Rocket motor protection device during slow cook-off test

Abstract

The invention relates to a device for imparting a non-explosive and a non-propulsive property to a rocket motor casing made from a composite material during a slow cook-off test, which consists of using a predetermined pyrotechnic pellet having an ignition temperature of at least 140°C but below the violent ignition temperature of the propellant material under slow cook conditions, whereby the composite material of said casing is significantly weakened in the predetermined temperature, causing a casing failure and a non-propulsive burning of the rocket motor. The predetermined pyrotechnic pellet is located on the inner surface and will ignite the propellant grain at a lower rate.

Description

The present invention relates to a safety mechanism for rocket motors. More particularly, the invention relates to a protective slow cook-off mechanism for providing automatically protection by ignition of a rocket motor, to be non-explosive and non-propulsive.

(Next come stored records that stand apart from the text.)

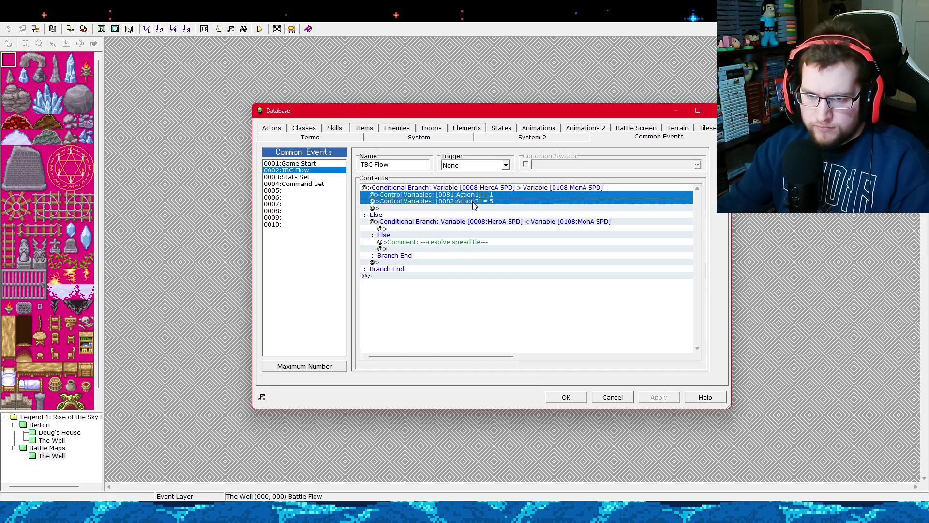
pyautogui.click(457, 229)
pyautogui.press('ctrl+v')
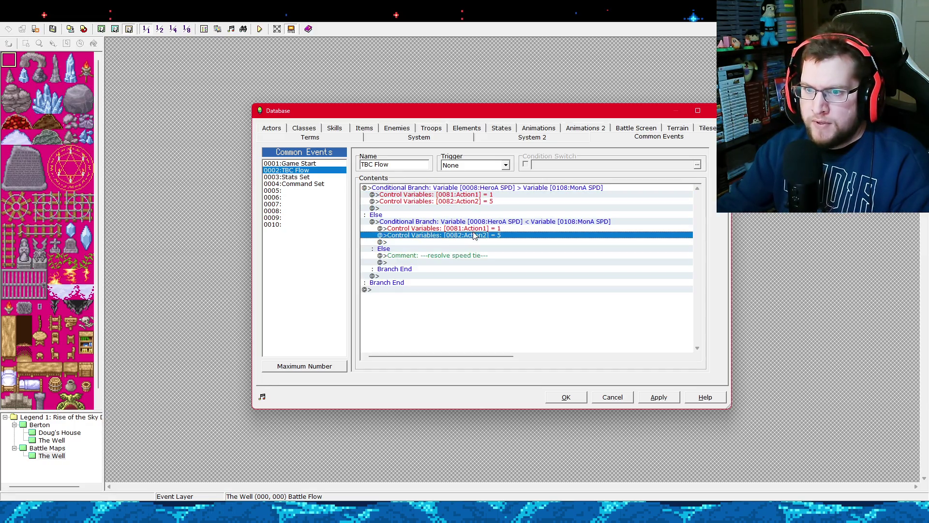
# Change the pasted Action1 command's value to 5.
pyautogui.click(477, 228)
pyautogui.rightClick(479, 229)
pyautogui.press('Escape')
pyautogui.press('Return')
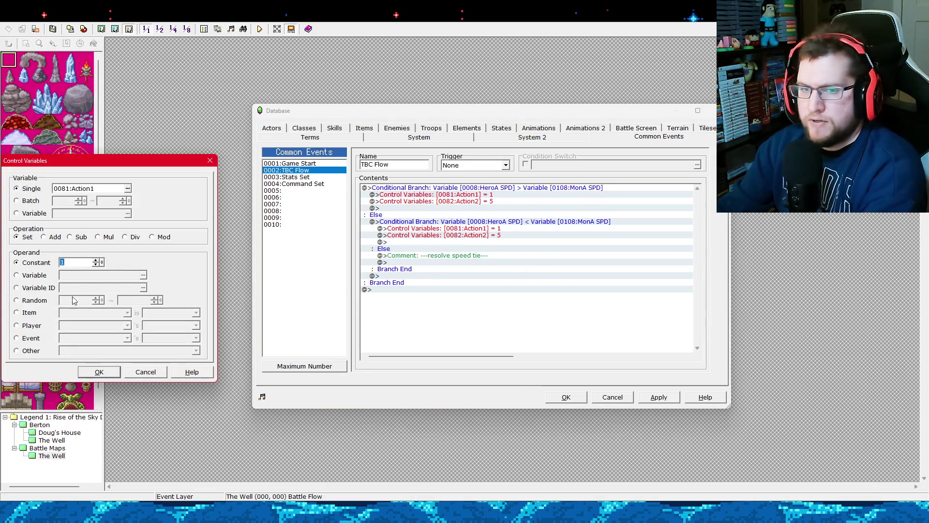
pyautogui.write('5')
pyautogui.press('Return')
# Change the pasted Action2 command's value to 1 and apply the event.
pyautogui.click(461, 237)
pyautogui.rightClick(461, 238)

BACKGROUND OF THE INVENTION

The slow cook-off test is a well-known test included in the Insensitive Munitions program. The purpose of this program is to develop munitions which fulfill their performance and operational requirements, while minimizing the violence of the reaction and subsequent damage when subjected to any undesired event. As known, one of the primary dangers from storing rockets arises not from the explosion charge, but rather from the rocket motor itself. The slow cook-off test is used to determine the reaction temperature and to measure the overall response of major munition subsystems to a gradually increasing thermal environment. This test consists of subjecting the respective item to be tested, to a gradually increasing temperature at a rate of 6° F. per hour until a reaction occurs. The item to be tested may be preconditioned at the munition's upper environmental temperature limit for about eight hours prior to the start of the test.

Reduced smoke composite propellants, are based on ammonium perchlorate and an elastomeric plastic such as urethane cured polybutadiene, which burn vigorously at low pressure and are difficult to extinguish. Moreover, the composite propellants tend to react very violent in the slow cook-off test itself, even with minimal confinement. The reaction involves an explosion deflagration which destroys the case and breaks up the steel oven walls into several fragments.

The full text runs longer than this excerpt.